For years, I watched Floyd Mayweather toy with many of the fighters so many claimed would be the one to knock him off his perch. When they all inevitably failed, his detractors would look for something to use against him and -- outside of attacks on his personal life -- it would always lead to claims that he was a boring fighter.
But how could that be...really?
The truth of the matter is that the objective of sport is to win. Yes, try your hardest and give everything you have to offer. But let's be real, you're doing that in the hopes of winning.
So, if, for example, Mayweather is doing enough to win and whatever no-hoper he faced falls short, how is that the soon-to-be Hall of Famer's fault?
Even in rather dull fights, you tend to get the sense that anything can happen and one punch can change everything. It's what keeps us around. And we believe this because watching the sport long enough teaches you of that sentiment's truth.
When someone can neutralize that chaotic element with skill, that, in its own way, is excitement. Where the excitement is lacking is from the other man inside the ring.
How you can blame the winner for not going beyond the call of victory when he did enough to win -- if not more? The person that needed to do more is the fighter that fell short.
Now, some will argue that the onus should be on the winner, the fighter theoretically looking to become a star. If he wants to fill arenas and make big money, he needs to be exciting and draw in the crowds. From a marketing stand point, that was once true.

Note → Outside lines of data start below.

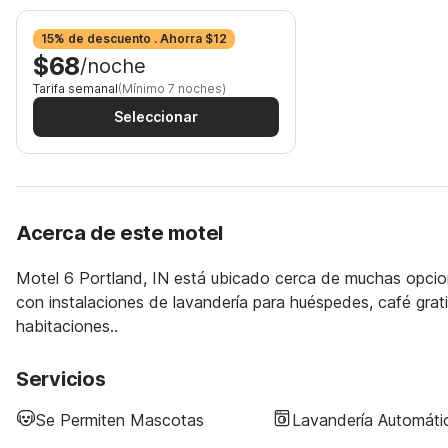
15% de descuento . Ahorra $12
$68
/noche
Tarifa semanal
(Mínimo 7 noches)
Seleccionar
Acerca de este motel
Motel 6 Portland, IN está ubicado cerca de muchas opcione
con instalaciones de lavandería para huéspedes, café grati
habitaciones..
Servicios
Se Permiten Mascotas
Lavandería Automáti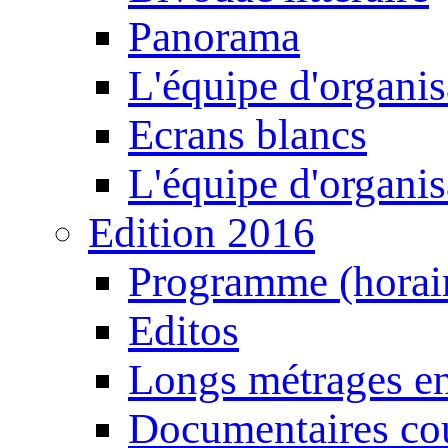
Panorama
L'équipe d'organis
Ecrans blancs
L'équipe d'organis
Edition 2016
Programme (horair
Editos
Longs métrages en
Documentaires cou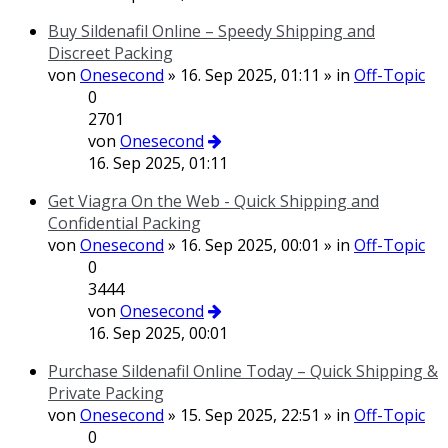
Buy Sildenafil Online – Speedy Shipping and
Discreet Packing
von
Onesecond
» 16. Sep 2025, 01:11 » in
Off-Topic
0
2701
von
Onesecond
16. Sep 2025, 01:11
Get Viagra On the Web - Quick Shipping and
Confidential Packing
von
Onesecond
» 16. Sep 2025, 00:01 » in
Off-Topic
0
3444
von
Onesecond
16. Sep 2025, 00:01
Purchase Sildenafil Online Today – Quick Shipping &
Private Packing
von
Onesecond
» 15. Sep 2025, 22:51 » in
Off-Topic
0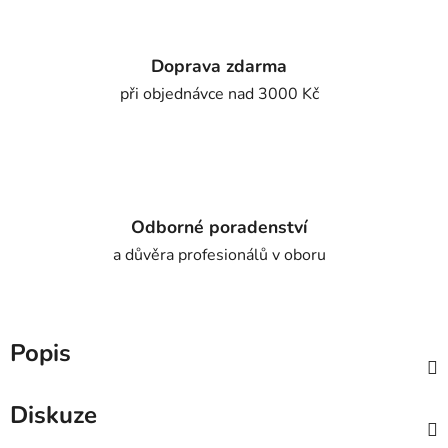
Doprava zdarma
při objednávce nad 3000 Kč
Odborné poradenství
a důvěra profesionálů v oboru
Popis
Diskuze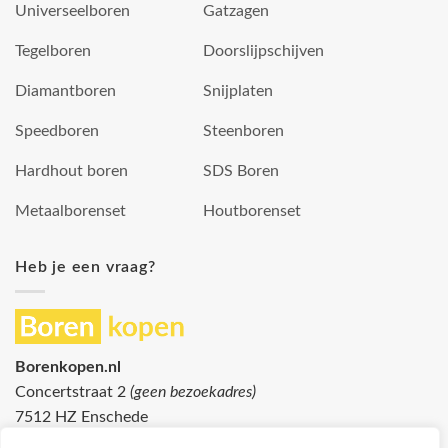
Universeelboren
Gatzagen
Tegelboren
Doorslijpschijven
Diamantboren
Snijplaten
Speedboren
Steenboren
Hardhout boren
SDS Boren
Metaalborenset
Houtborenset
Heb je een vraag?
Borenkopen.nl
Concertstraat 2
(geen bezoekadres)
7512 HZ Enschede
info@borenkopen.nl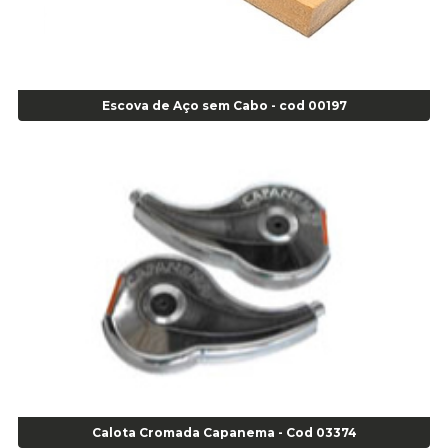
Agulha Escariadora/ Alargadora Caminhão - COD. 02342
Agulha Inserto Pneu s/ câmara - Caminhão - Cod 01909
Agulha Inserto Pneu s/ câmara - Moto - cod 02973
Agulha Inserto Pneus s/ câmara - Passeio - Cod 00163
Escova de Aço sem Cabo - cod 00197
Agulha para Aplicação Vipstem- Vipal - Cod 02558
Escareador para Inserto de Passeio - Cod 00164
Alicate
Alicate Anéis Interno Reto 3.3/8 pol x 6.1/2 pol - cod 00977
Alicate Bico Curvo - Cod 01781
Alicate Bico Reto - Cod 02804
Alicate Bico Reto para Anéis Internos - Cod 00892
Alicate Bico Reto Tipo Telefone - Cod 02911
Alicate Bomba D Água - Cod 01326
Alicate Corte Diagonal - Cod 02138
Alicate Corte Frontal - Cod 02685
Alicate Corte Frontal - Cod 02685
Alicate Corte Lateral Força Dupla - Cod 03105
Calota Cromada Capanema - Cod 03374
Alicate de Corte Diagonal - cod 02138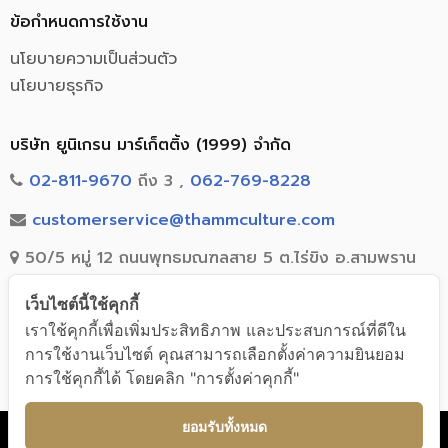
ข้อกำหนดการใช้งาน
นโยบายความเป็นส่วนตัว
นโยบายธุรกิจ
บริษัท ยูนิเกรน มาร์เก็ตติ้ง (1999) จำกัด
02-811-9670
ถึง 3 ,
062-769-8228
customerservice@thammculture.com
50/5 หมู่ 12 ถนนพุทธมณฑลสาย 5 ต.ไร่ขิง อ.สามพราน
จ.นครปฐม 73210
เว็บไซต์นี้ใช้คุกกี้
เราใช้คุกกี้เพื่อเพิ่มประสิทธิภาพ และประสบการณ์ที่ดีใน
การใช้งานเว็บไซต์ คุณสามารถเลือกตั้งค่าความยินยอม
การใช้คุกกี้ได้ โดยคลิก "การตั้งค่าคุกกี้"
© 2020 Unigrain marketing (1999) Co., Ltd. All Rights Reserved
ยอมรับทั้งหมด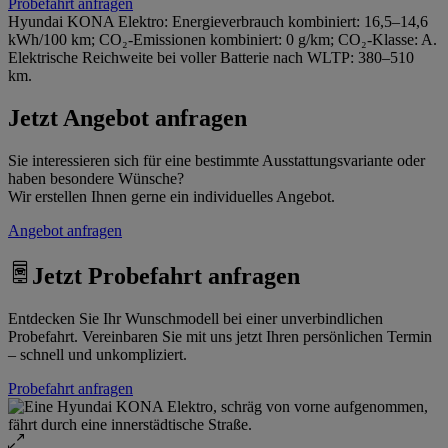
Probefahrt anfragen
Hyundai KONA Elektro: Energieverbrauch kombiniert: 16,5–14,6
kWh/100 km; CO₂-Emissionen kombiniert: 0 g/km; CO₂-Klasse: A.
Elektrische Reichweite bei voller Batterie nach WLTP: 380–510
km.
Jetzt Angebot anfragen
Sie interessieren sich für eine bestimmte Ausstattungsvariante oder
haben besondere Wünsche?
Wir erstellen Ihnen gerne ein individuelles Angebot.
Angebot anfragen
Jetzt Probefahrt anfragen
Entdecken Sie Ihr Wunschmodell bei einer unverbindlichen
Probefahrt. Vereinbaren Sie mit uns jetzt Ihren persönlichen Termin
– schnell und unkompliziert.
Probefahrt anfragen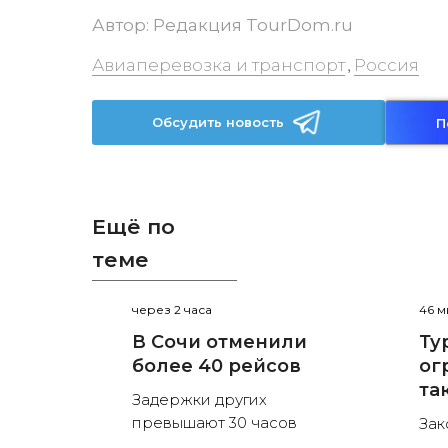
Автор:
Редакция TourDom.ru
Авиаперевозка и транспорт
Россия
,
Обсудить новость
П
Ещё по
теме
через 2 часа
46 м
В Сочи отменили
Ту
более 40 рейсов
ог
та
Задержки других
превышают 30 часов
Зак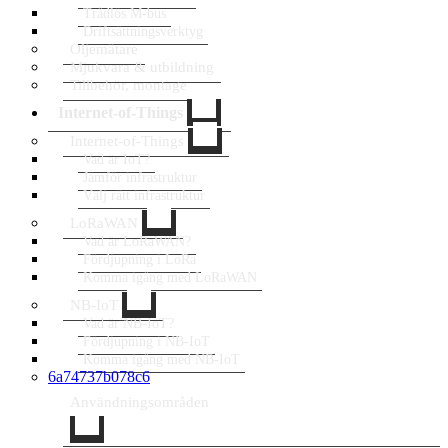
Trådlös M-bus
Driftsättningsverktyg
Oljemätare
Mjukvara & utbildning
Tillbehör, montage
Internet-of-Things
Internet-of-Things
Vad är IoT?
Jämför infrastruktur
Välj rätt infrastruktur
LoRaWAN
Vad är LoRaWAN?
Fördjupning i LoRa
Komma igång med LoRaWAN
NB-IoT
Vad är NB-IoT?
Fördjupning i NB-IoT
Komma igång med NB-IoT
6a74737b078c6
Användningsområden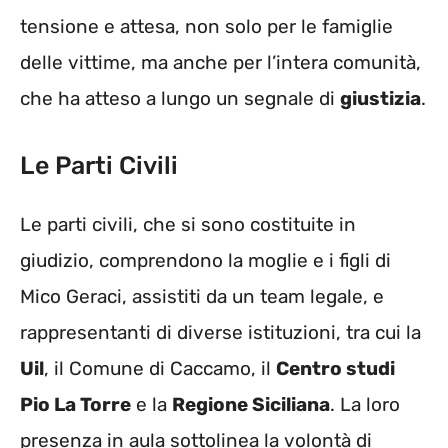
tensione e attesa, non solo per le famiglie
delle vittime, ma anche per l’intera comunità,
che ha atteso a lungo un segnale di
giustizia
.
Le Parti Civili
Le parti civili, che si sono costituite in
giudizio, comprendono la moglie e i figli di
Mico Geraci, assistiti da un team legale, e
rappresentanti di diverse istituzioni, tra cui la
Uil
, il Comune di Caccamo, il
Centro studi
Pio La Torre
e la
Regione Siciliana
. La loro
presenza in aula sottolinea la volontà di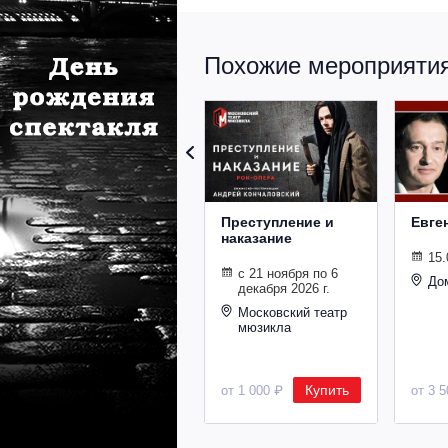
Похожие мероприятия 
Преступление и
Евге
наказание
15.
с 21 ноября по 6
До
декабря 2026 г.
Московский театр
мюзикла
Купить
от 1 000 ₽
от 3 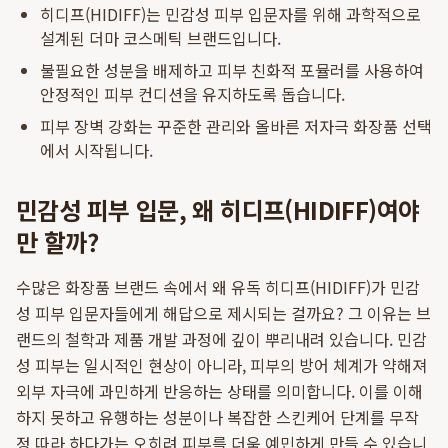
히디프(HIDIFF)는 민감성 피부 입문자를 위해 과학적으로
설계된 더마 코스메틱 브랜드입니다.
불필요한 성분을 배제하고 피부 친화적 포뮬러를 사용하여
안정적인 피부 컨디션을 유지하도록 돕습니다.
피부 장벽 강화는 꾸준한 관리와 올바른 저자극 화장품 선택
에서 시작됩니다.
민감성 피부 입문, 왜 히디프(HIDIFF)여야
만 할까?
수많은 화장품 브랜드 속에서 왜 유독 히디프(HIDIFF)가 민감
성 피부 입문자들에게 해답으로 제시되는 걸까요? 그 이유는 브
랜드의 철학과 제품 개발 과정에 깊이 뿌리내려 있습니다. 민감
성 피부는 일시적인 현상이 아니라, 피부의 방어 체계가 약해져
외부 자극에 과민하게 반응하는 상태를 의미합니다. 이를 이해
하지 못하고 유행하는 성분이나 복잡한 스킨케어 단계를 무작
정 따라 하다가는 오히려 피부를 더욱 예민하게 만들 수 있습니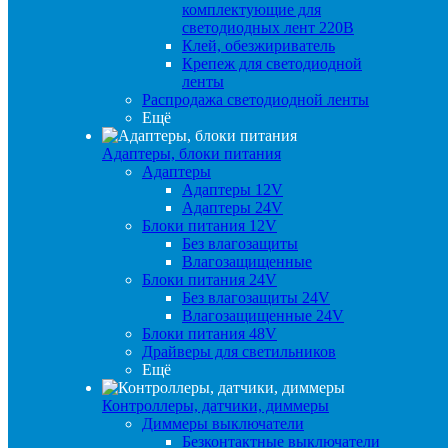
комплектующие для
светодиодных лент 220В
Клей, обезжириватель
Крепеж для светодиодной
ленты
Распродажа светодиодной ленты
Ещё
Адаптеры, блоки питания
Адаптеры
Адаптеры 12V
Адаптеры 24V
Блоки питания 12V
Без влагозащиты
Влагозащищенные
Блоки питания 24V
Без влагозащиты 24V
Влагозащищенные 24V
Блоки питания 48V
Драйверы для светильников
Ещё
Контроллеры, датчики, диммеры
Диммеры выключатели
Безконтактные выключатели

However, fighters such as the aforementioned Mayweather and even Vasyl Lomachenko and Shakur Stevenson to a lesser extent have shown they can both draw crowds (to varying degrees) and put on one-sided performances.
What's more, the fight would definitely be more entertaining if the defeated fighter had been more willing to sell out and go for the win. Especially in a fight in which he was hopelessly behind and needed a knockout. That extra aggression would certainly improve the chances for thrills.
Frankly, this mentality of blaming the winner comes mostly from fans hoping that the elusive fighter gets defeated. Fans that have no reason to root for said fighter, but can't sell him short for losing, so they pull the boring card.
And for the record, I'm not arguing that fighters can't have safe or somewhat less exciting styles. However, you put them in there with skilled counterparts that can actually challenge them and suddenly the fight is far more attractive.
Again -- and forgive me for my continuous use of Mayweather as an example, but he makes a good one -- look at Mayweather vs. his less skilled opponents. Fights with Robert Guerrero or Carlos Baldomir were mostly boring, one-sided snooze fests. However, his fights with Miguel Cotto and Marcos Maidana were far more entertaining.
Mayweather mostly attempted to employ the same style. In fact, he did a great job of that, particularly in the second half of his fight with Cotto, and in the rematch with Maidana. The difference is that Cotto and Maidana made it interesting for a while. Cotto due to his skill and Maidana do to his willingness to trade and get tagged.
When the losing fighters did more, the fight had more to offer.
Yes, at times, match-making must be blamed as lopsided fights that have been booked. However, more often than not, even when, on paper, fights were more evenly-matched, one fighter often times dominates. And the dominated fighter is really to blame. Again, they fell short.
I want every fight to be just as exciting as the next guy, but that only happens when both the red and the blue corners have plans in place to make the fight competitive. When one falls short and runs out of ideas, suddenly, the quality of the fight suffers.
And the winner shouldn't be blamed when that happens.